People generally have positive intentions but often fail to act on them. We all know that we should be making healthy lifestyle choices; like eating a well-balanced diet, exercising, getting plenty of rest, not smoking, maintaining a healthy weight, and drinking moderately—or not at all. Information is not enough motivation for us to take action; only 6% of adults adhere to the top five chronic disease-preventing health behaviours [1]. The question is how to ensure that the set goal intentions will reliably lead to the desired goal-directed behaviours and subsequent attainment of those goals. Most people lack the strategies and support required to change their behaviours, even if their life depends on it.
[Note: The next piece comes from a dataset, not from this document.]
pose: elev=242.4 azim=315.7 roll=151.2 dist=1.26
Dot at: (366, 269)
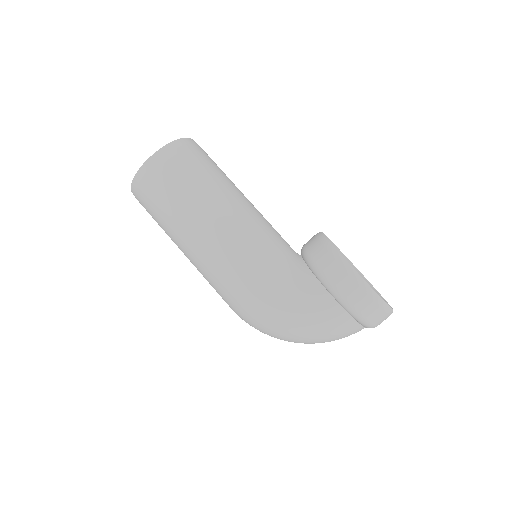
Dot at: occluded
We often rely on motivation, willpower, and desire to move us closer to our goal intentions, but none of these can guarantee success. Achieving one's goals requires that certain goal-directed behaviours are built, but people are often unsuccessful in either initiating or maintaining the behaviours behind the goals. Many of us feel like we lack motivation when what we require is clarity. The good news is there is a simple strategy that we can use to double, if not triple our chances for success.

Introducing “implementation intentions

The concept of implementation intentions was launched in 1999 by psychologist Peter Gollwitzer. Studies conducted by Gollwitzer, in 1997 and earlier, showed implementation intentions resulted in a higher probability of successful goal attainment, by predetermining the behaviour required in response to a particular future event or cue [5].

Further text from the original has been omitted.